Requiring GPG-signed commits?


(Michael Downey) #1

What do people think … Should we require commits to be signed with GPG keys when GitLab support is enabled? What are the benefits and drawbacks? Details here:


(Saptarshi Purkayastha) #2

I think doing with username is good enough to verify the person. Adding GPG keys just makes things complicated for the new contributor. We want to keep the entry point for new developers as low as possible.


(Robby O'Connor) #3

We should encourage it, but not require it.


(Robby O'Connor) #4

Also you do realize it’s so easy to fudge git author data, right? I can impersonate Linus Torvalds if I wanted to. This is why GPG commit signing is a good thing. You know it was me and not some other guy.
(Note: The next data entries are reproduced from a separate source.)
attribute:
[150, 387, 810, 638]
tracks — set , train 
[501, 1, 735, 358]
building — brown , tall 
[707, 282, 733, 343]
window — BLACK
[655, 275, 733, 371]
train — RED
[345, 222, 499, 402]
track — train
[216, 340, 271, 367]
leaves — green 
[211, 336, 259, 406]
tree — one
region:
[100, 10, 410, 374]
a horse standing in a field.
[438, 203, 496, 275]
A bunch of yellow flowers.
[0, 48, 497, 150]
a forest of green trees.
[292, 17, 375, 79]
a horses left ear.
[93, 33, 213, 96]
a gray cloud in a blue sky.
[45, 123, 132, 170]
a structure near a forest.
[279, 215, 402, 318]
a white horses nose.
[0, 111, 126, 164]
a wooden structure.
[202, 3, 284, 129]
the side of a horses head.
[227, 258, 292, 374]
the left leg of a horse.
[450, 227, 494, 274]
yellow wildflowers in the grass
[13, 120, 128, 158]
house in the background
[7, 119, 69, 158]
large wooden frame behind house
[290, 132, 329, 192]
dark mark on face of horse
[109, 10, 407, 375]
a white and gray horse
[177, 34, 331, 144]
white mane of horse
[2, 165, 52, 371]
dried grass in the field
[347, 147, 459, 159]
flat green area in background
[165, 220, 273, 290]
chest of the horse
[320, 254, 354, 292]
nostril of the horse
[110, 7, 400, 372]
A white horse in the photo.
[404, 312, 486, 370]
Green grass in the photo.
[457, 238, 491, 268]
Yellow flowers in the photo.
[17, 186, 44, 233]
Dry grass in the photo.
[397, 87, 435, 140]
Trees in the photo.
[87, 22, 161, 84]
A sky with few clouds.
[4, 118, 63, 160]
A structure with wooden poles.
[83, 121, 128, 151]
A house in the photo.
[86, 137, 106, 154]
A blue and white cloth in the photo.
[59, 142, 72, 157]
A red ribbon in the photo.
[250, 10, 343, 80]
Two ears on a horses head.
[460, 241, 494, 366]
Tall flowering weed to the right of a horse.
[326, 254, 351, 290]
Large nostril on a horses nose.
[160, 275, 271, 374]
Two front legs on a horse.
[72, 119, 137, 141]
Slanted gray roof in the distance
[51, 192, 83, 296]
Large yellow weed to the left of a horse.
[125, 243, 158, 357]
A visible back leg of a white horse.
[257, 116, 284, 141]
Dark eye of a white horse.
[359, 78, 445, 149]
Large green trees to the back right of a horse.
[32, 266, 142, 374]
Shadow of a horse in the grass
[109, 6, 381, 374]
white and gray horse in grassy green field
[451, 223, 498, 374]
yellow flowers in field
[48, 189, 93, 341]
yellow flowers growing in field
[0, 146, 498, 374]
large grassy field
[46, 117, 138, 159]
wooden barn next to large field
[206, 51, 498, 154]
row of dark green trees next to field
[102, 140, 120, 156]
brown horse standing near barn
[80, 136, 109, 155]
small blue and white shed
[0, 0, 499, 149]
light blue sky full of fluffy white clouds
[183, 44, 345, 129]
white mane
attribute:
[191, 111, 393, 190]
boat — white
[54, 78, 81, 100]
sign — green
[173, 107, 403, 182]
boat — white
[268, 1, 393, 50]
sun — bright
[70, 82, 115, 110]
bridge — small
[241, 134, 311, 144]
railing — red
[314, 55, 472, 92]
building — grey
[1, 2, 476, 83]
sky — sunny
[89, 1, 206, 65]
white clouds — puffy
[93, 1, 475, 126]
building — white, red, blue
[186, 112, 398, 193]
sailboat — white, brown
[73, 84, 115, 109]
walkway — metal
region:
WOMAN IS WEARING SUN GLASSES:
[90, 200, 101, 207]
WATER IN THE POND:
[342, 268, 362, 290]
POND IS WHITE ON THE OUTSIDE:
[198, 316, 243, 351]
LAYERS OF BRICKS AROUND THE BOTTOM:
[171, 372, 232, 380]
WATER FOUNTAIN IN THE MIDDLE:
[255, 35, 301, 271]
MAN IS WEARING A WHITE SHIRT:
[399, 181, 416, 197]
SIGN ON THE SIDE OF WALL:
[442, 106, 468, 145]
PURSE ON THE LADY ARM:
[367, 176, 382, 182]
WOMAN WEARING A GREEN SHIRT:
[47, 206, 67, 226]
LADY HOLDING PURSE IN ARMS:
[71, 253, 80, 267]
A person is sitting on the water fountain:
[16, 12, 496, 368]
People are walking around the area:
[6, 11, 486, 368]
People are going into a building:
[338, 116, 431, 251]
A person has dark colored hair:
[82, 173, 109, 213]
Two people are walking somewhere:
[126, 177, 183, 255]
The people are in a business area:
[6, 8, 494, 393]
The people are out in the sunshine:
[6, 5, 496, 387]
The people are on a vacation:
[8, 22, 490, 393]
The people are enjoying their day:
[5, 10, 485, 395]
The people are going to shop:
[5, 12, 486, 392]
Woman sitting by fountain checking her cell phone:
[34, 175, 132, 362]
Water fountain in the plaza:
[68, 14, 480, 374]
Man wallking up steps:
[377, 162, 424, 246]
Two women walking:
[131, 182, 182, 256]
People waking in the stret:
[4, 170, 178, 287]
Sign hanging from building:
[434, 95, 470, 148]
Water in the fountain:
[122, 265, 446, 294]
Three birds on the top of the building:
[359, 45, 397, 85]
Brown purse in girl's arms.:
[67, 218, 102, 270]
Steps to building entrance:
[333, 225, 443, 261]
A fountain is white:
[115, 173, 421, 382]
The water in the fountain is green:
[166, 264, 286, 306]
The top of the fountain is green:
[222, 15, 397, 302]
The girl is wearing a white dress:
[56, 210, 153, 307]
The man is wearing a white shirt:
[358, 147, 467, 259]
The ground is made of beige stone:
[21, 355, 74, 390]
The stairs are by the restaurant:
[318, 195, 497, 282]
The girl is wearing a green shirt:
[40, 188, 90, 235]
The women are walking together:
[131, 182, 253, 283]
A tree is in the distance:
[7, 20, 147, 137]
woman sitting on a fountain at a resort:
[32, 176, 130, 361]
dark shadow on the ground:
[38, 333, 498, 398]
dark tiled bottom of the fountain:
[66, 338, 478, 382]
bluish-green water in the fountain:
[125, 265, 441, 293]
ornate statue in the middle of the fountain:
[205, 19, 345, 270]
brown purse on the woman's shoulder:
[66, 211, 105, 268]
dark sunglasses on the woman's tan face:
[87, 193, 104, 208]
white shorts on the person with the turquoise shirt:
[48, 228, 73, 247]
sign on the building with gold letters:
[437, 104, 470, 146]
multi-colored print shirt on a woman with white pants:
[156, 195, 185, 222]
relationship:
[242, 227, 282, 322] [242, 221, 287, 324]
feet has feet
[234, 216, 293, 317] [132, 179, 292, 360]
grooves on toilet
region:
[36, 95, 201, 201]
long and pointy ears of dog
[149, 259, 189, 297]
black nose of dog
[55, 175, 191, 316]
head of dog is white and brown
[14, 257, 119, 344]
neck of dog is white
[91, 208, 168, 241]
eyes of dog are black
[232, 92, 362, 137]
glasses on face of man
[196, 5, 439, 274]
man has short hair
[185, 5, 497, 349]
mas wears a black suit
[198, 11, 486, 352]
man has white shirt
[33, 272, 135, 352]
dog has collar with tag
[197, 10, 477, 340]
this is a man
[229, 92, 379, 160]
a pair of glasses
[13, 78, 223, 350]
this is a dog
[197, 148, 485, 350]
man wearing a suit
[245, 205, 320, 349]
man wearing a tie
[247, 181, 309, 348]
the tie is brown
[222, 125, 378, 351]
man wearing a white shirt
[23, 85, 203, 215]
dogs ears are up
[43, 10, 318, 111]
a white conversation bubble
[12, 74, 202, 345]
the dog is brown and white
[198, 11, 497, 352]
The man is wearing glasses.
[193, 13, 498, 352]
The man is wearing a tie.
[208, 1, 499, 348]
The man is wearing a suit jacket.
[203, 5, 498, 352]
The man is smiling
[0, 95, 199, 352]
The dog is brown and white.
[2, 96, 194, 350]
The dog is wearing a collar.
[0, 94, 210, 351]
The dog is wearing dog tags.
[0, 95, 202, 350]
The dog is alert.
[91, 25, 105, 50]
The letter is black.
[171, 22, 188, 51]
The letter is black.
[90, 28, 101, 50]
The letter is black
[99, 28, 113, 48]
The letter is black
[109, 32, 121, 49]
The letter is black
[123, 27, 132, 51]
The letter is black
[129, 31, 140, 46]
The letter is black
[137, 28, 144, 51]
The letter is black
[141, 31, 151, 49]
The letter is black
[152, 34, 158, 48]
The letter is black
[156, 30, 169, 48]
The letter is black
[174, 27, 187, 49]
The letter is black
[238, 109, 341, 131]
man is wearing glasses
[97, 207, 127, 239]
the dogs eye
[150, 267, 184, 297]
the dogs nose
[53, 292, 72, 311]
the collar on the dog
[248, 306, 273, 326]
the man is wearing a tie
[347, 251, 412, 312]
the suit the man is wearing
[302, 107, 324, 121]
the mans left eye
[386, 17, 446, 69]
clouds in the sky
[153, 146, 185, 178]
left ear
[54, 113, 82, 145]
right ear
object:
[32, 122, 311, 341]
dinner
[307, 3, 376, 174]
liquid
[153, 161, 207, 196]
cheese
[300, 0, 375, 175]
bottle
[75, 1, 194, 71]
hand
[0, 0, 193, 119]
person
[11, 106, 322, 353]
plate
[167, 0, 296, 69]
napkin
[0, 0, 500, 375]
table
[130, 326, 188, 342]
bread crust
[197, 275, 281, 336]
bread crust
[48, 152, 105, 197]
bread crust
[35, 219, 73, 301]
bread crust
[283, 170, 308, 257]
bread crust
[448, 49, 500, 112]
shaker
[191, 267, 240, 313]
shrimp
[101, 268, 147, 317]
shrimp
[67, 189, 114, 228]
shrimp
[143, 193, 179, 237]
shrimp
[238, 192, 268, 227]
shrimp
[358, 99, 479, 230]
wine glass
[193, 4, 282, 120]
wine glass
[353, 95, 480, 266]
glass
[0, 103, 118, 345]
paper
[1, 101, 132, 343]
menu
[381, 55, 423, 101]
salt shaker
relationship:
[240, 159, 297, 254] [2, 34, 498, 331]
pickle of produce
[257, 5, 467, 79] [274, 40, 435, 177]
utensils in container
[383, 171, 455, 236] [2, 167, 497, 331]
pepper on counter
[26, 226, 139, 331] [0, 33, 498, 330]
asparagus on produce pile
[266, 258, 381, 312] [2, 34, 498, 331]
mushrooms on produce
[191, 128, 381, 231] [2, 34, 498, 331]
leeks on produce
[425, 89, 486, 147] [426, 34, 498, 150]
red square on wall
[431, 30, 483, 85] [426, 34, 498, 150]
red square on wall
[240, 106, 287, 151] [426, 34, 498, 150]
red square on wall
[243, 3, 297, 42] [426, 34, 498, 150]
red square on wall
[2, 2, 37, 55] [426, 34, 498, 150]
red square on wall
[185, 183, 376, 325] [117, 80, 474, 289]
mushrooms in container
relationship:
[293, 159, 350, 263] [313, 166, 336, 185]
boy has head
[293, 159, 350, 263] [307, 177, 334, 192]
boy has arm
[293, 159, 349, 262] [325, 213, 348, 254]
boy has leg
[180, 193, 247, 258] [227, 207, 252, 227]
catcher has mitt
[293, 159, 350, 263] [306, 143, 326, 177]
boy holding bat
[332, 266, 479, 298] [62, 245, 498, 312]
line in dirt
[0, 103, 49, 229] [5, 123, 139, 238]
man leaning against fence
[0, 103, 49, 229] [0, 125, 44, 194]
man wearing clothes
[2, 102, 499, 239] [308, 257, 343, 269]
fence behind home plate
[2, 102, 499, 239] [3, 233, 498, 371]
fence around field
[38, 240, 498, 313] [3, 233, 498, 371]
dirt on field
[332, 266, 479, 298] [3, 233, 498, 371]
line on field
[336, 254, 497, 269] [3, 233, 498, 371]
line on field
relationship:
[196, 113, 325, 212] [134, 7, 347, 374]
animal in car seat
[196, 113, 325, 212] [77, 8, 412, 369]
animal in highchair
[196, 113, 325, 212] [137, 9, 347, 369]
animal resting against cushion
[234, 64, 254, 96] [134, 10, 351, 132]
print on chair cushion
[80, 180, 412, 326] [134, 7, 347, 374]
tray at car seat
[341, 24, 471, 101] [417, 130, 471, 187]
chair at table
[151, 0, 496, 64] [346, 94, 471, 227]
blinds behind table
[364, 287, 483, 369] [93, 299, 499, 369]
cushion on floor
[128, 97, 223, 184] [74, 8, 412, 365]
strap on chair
(Saptarshi Purkayastha) #5

I agree, this is a good idea! Can you do GPG commit when using the Gitlab user-interface? I suppose not :frowning: And with every git commit, the author and committer information are stored differently. The username for the push is stored when authenticating to github/gitlab.


(Robby O'Connor) #6

gitlab doesn’t support it sadly…github does…I’m still doing it.

GitHub only supports it if I commit using the CLI…primarily because I didn’t give them my private key…and I’d never do that…I don’t even give keybase my private key. Security risk is too much.


(Michael Downey) #7

Additional interesting comments here:

https://news.ycombinator.com/item?id=11432914


(Robby O'Connor) #8

There’s an open Merge Request on for adding GPG signed commits – I been following it. Still – all my commits are signed – and have been for awhile now. If I edit using either github.com/gitlab.com then no, it won’t be signed – I don’t trust them enough to give them my private key – and nobody should.